A number of Kafka's surprising interests emerge. He develops a liking for carpentry and other skills for making "real" things; he cannot stand imitations, photographs, or the cinema. His tremendous reverence for language is evident in every speech, and he loves to seek word sources and double meanings. He has read Lao-tse and is something of an expert of Taoism; he loves Jewish drama and is an ardent Zionist.
AT TIMES the book seems to show a much too serious Kafka. He advances an occasional word-play, but more often cuts off Janouch's little jokes with the admonition that "one should take everything seriously"--he dislikes humor at the expense of others. Although he laughs frequently, he admits that for him laughter is "a concrete wall" behind which to hide.
Janouch, as if he knew what the Kafka critics would want, seems to press Kafka almost to the point of annoyance with questions about his writing. Part of the reason that the actual writings figure so little in the Conversations is Kafka's reluctance. When the subject is raised, he becomes embarrassed, tightens his lips and comes out with some epigrammatic statement about art in general which avoids mention of any specific aspects of his "spectres."
At times, Kafka in his role as an older advisor contradicts a statement of Janouch's, and the contradictions seem somehow more sincere than other sections where Kafka appears loath to force his opinions. At one point, Janouch comments at an exhibit of paintings that Picasso "is a willful distortionist":
'I do not think so," said Kafka. "He only registers the deformities which have not yet penetrated our consciousness. Art is a mirror, which goes 'fast', like a watch--sometimes."
And when Kafka finishes talking, he touches Janouch gently on the shoulder, and, saying goodbye, walks away for the last time, leaving Janouch with the image of an incredibly understanding prophet:
The look of his face, his soft voice and loud fits of coughing: the image of his tall, slim figure; the elegant gestures of his gentle hands: the shadows and the brilliance of his large, changeable eyes, whose light gave emphasis to his words: something that was imperishable and unique, and that was therefore unrepeatable and eternal, in his personality...in his outer and his inner self...
With the immediacy and fondness of personal experience. Conversations with Kafkaconveys one man's image of Franz Kafka in terms that are indisputably real.
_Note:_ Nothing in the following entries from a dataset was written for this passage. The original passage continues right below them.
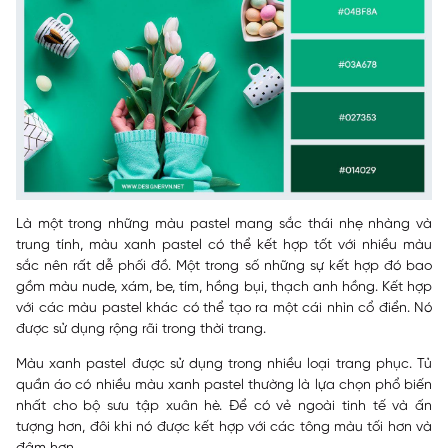
Là một trong những màu pastel mang sắc thái nhẹ nhàng và
trung tính, màu xanh pastel có thể kết hợp tốt với nhiều màu
sắc nên rất dễ phối đồ. Một trong số những sự kết hợp đó bao
gồm màu nude, xám, be, tím, hồng bụi, thạch anh hồng. Kết hợp
với các màu pastel khác có thể tạo ra một cái nhìn cổ điển. Nó
được sử dụng rộng rãi trong thời trang.
Màu xanh pastel được sử dụng trong nhiều loại trang phục. Tủ
quần áo có nhiều màu xanh pastel thường là lựa chọn phổ biến
nhất cho bộ sưu tập xuân hè. Để có vẻ ngoài tinh tế và ấn
tượng hơn, đôi khi nó được kết hợp với các tông màu tối hơn và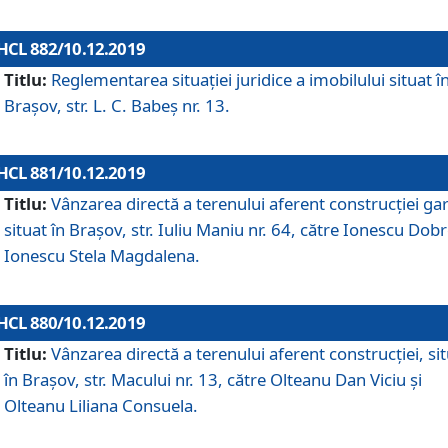
HCL 882/10.12.2019
Titlu:
Reglementarea situației juridice a imobilului situat î
Brașov, str. L. C. Babeș nr. 13.
HCL 881/10.12.2019
Titlu:
Vânzarea directă a terenului aferent construcției gar
situat în Brașov, str. Iuliu Maniu nr. 64, către Ionescu Dobr
Ionescu Stela Magdalena.
HCL 880/10.12.2019
Titlu:
Vânzarea directă a terenului aferent construcției, si
în Brașov, str. Macului nr. 13, către Olteanu Dan Viciu și
Olteanu Liliana Consuela.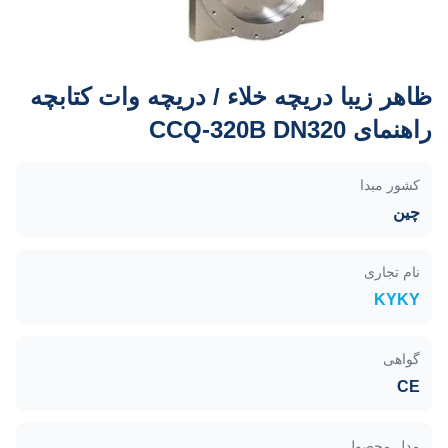
ظاهر زیبا دریچه خلاء / دریچه وات کتابچه
راهنمای CCQ-320B DN320
کشور مبدا
چین
نام تجاری
KYKY
گواهی
CE
مدل محصول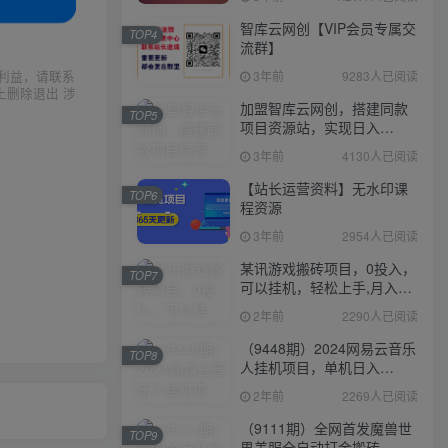
智库云网创【VIP会员专属交
TOP4
流群】
利益，请联系
3年前
9283人已阅读
上删除退出 涉
加盟智库云网创，搭建同款
TOP5
项目资源站，实现日入
2000+
3年前
4130人已阅读
【站长运营资料】无水印课
TOP6
程资源
3年前
2954人已阅读
某讯游戏搬砖项目，0投入，
TOP7
可以挂机，轻松上手,月入
3000+上不封顶
2年前
2290人已阅读
（9448期）2024网易云音乐
TOP8
人挂机项目，单机日入
150+，无脑月入5000+
2年前
2269人已阅读
（9111期）全网首发魔兽世
TOP9
界美服全自动打金搬砖，日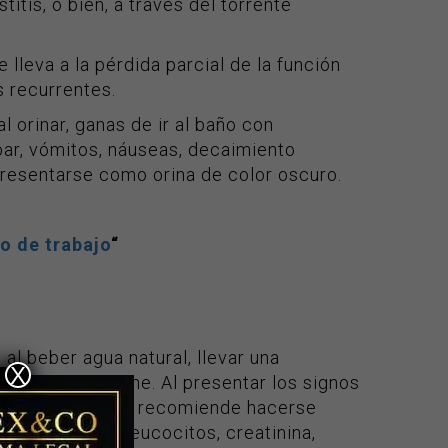
itis, o bien, a través del torrente
 lleva a la pérdida parcial de la función
s recurrentes.
al orinar, ganas de ir al baño con
mbar, vómitos, náuseas, decaimiento
 presentarse como orina de color oscuro.
o de trabajo
“
 al beber agua natural, llevar una
X
una buena higiene. Al presentar los signos
en probablemente recomiende hacerse
os valores de: leucocitos, creatinina,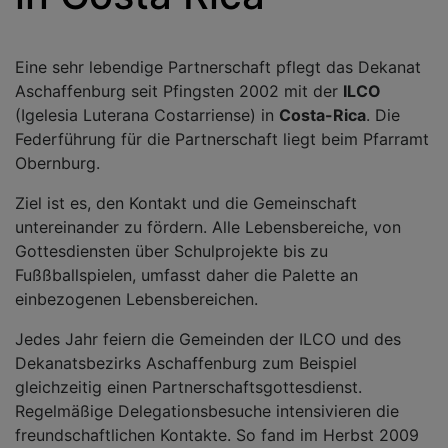
Eine sehr lebendige Partnerschaft pflegt das Dekanat
Aschaffenburg seit Pfingsten 2002 mit der
ILCO
(Igelesia Luterana Costarriense) in
Costa-Rica
. Die
Federführung für die Partnerschaft liegt beim Pfarramt
Obernburg.
Ziel ist es, den Kontakt und die Gemeinschaft
untereinander zu fördern. Alle Lebensbereiche, von
Gottesdiensten über Schulprojekte bis zu
Fußßballspielen, umfasst daher die Palette an
einbezogenen Lebensbereichen.
Jedes Jahr feiern die Gemeinden der ILCO und des
Dekanatsbezirks Aschaffenburg zum Beispiel
gleichzeitig einen Partnerschaftsgottesdienst.
Regelmäßige Delegationsbesuche intensivieren die
freundschaftlichen Kontakte. So fand im Herbst 2009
While reading about him adds new significance to the writings, the Kafka Gustav Janouch knew would be important if he had never written a word.
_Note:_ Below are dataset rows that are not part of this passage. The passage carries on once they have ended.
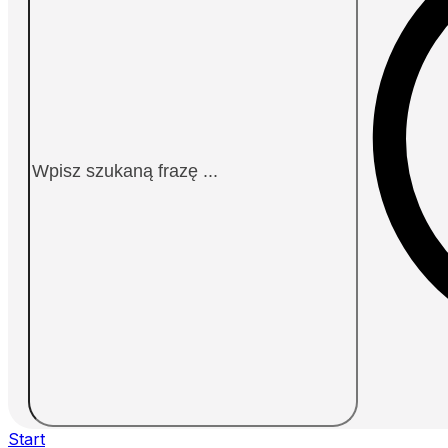
Start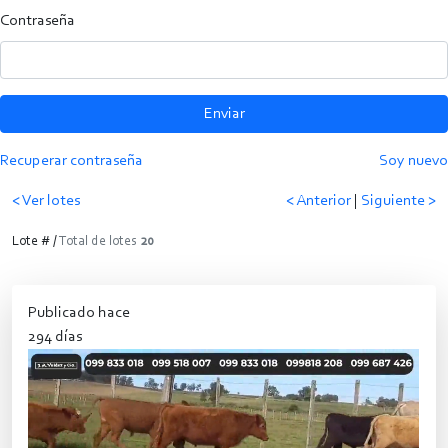
Contraseña
Enviar
Recuperar contraseña
Soy nuevo
< Ver lotes
< Anterior
|
Siguiente >
Lote # /
Total de lotes
20
Publicado hace
294 días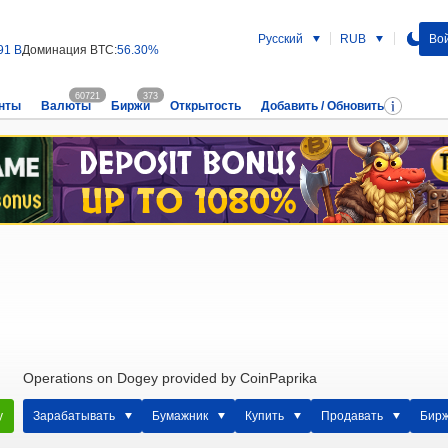
Русский
RUB
Вой
91 B
Доминация BTC:
56.30%
60721
373
нты
Валюты
Биржи
Открытость
Добавить / Обновить
Operations on Dogey provided by CoinPaprika
у
Зарабатывать
Бумажник
Купить
Продавать
Бир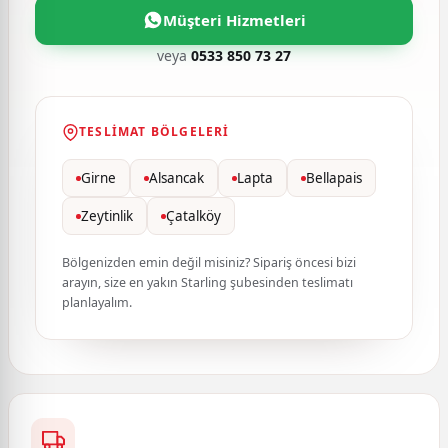
Müşteri Hizmetleri
veya
0533 850 73 27
TESLIMAT BÖLGELERI
Girne
Alsancak
Lapta
Bellapais
Zeytinlik
Çatalköy
Bölgenizden emin değil misiniz? Sipariş öncesi bizi
arayın, size en yakın Starling şubesinden teslimatı
planlayalım.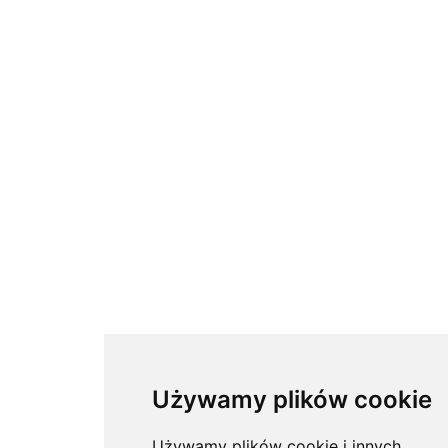
Używamy plików cookie
Używamy plików cookie i innych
KAFKA IN PRAGUE, a fat, too-expensive coffee table book, provides some photographs which make interesting illustrations for Janouch's book. There are many views of the places in Prague which Kafka and Janouch passed on their walks, of the halls and the facade of the Workman's Accident Insurance Association, of the churches and courtyards which inspired settings in The Trial.
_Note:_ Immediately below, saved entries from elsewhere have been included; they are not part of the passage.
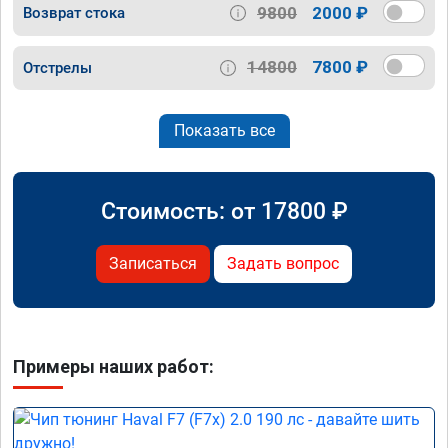
9800
2000 ₽
Возврат стока
14800
7800 ₽
Отстрелы
Показать все
Стоимость: от
17800
₽
Записаться
Задать вопрос
Примеры наших работ: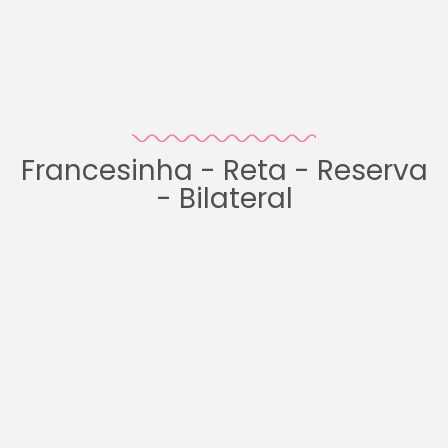
Francesinha - Reta - Reserva
- Bilateral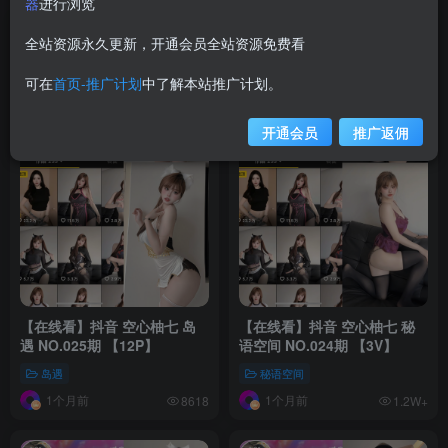
器
进行浏览
全站资源永久更新，开通会员全站资源免费看
可在
首页-推广计划
中了解本站推广计划。
开通会员
推广返佣
【在线看】抖音 空心柚七 岛
【在线看】抖音 空心柚七 秘
遇 NO.025期 【12P】
语空间 NO.024期 【3V】
岛遇
秘语空间
1个月前
1个月前
8618
1.2W+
The text provides a good brief biography, describing the scenes and circumstances of Kafka's childhood, his relationship with his God-like father, and the trials of his several engagements. Passages from the fiction, letters, and diaries are printed in the margins and appropriately echo the stone and shadow of the photographs.
One section comprises a number of documents from old business and government records, ostensibly to show the nature of the bureaucracy which Kafka saw as a reflection of existential authority, but more likely as a filler to pad out the book to its price of fifteen dollars. How much is to be learned from photos of Kafka's passports and the covering letter to his application for a job at the Insurance Association?
While the mood of Old Prague comes through on some of the pages, much of the book bears out Kafka's own statement form the Conversations that "Photography concentrates one's eye on the superficial. For that reason it obscures the hidden life...One can't catch that even with the sharpest lens."